### Saved data entries
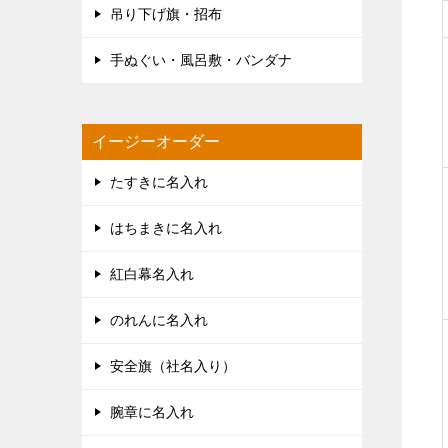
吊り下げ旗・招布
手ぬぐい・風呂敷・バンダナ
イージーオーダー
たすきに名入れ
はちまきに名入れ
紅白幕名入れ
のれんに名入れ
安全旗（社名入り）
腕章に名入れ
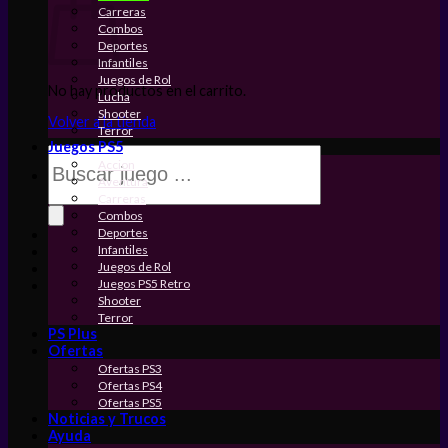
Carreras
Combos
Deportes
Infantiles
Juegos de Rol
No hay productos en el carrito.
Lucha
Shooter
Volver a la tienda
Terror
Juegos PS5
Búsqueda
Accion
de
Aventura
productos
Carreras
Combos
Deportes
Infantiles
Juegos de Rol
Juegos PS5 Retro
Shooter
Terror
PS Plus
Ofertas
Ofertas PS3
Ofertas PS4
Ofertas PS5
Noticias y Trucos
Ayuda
==
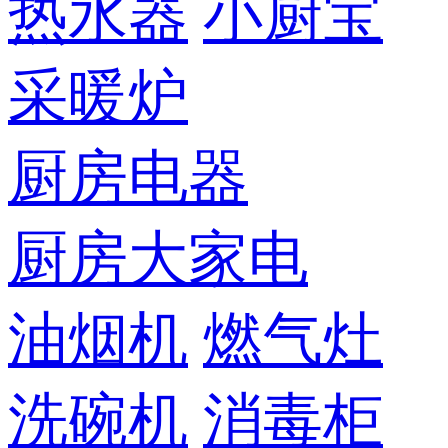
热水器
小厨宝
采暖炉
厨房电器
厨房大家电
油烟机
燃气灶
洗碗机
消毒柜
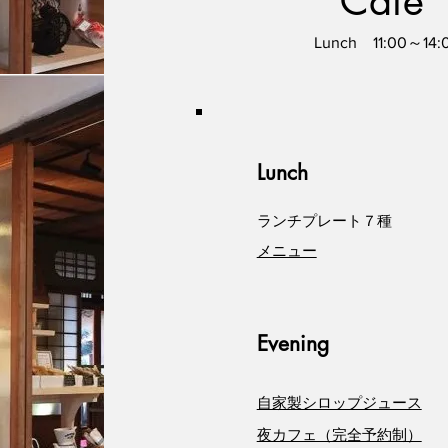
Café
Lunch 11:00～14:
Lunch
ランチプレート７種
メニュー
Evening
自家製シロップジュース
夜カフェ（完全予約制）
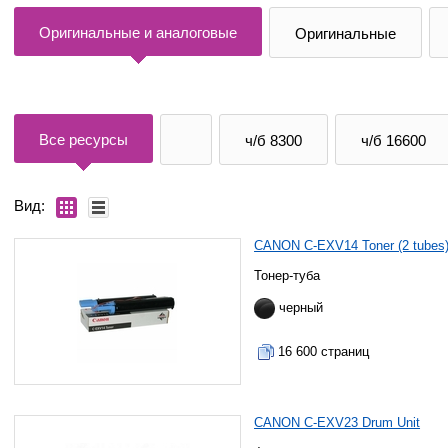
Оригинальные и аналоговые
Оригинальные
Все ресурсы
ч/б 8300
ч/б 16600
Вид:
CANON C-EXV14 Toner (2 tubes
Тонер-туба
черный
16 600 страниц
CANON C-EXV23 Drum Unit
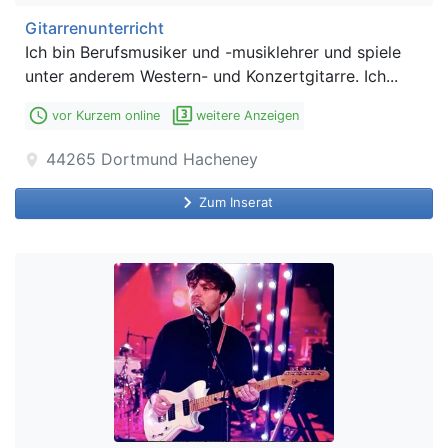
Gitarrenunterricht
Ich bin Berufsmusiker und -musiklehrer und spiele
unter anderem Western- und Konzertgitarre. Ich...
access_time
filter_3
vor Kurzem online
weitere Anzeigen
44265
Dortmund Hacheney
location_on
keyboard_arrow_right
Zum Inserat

### Requirement
Check each line of the data above for the string "Juegos", then report how many lines have it, with no other words.

### Response
4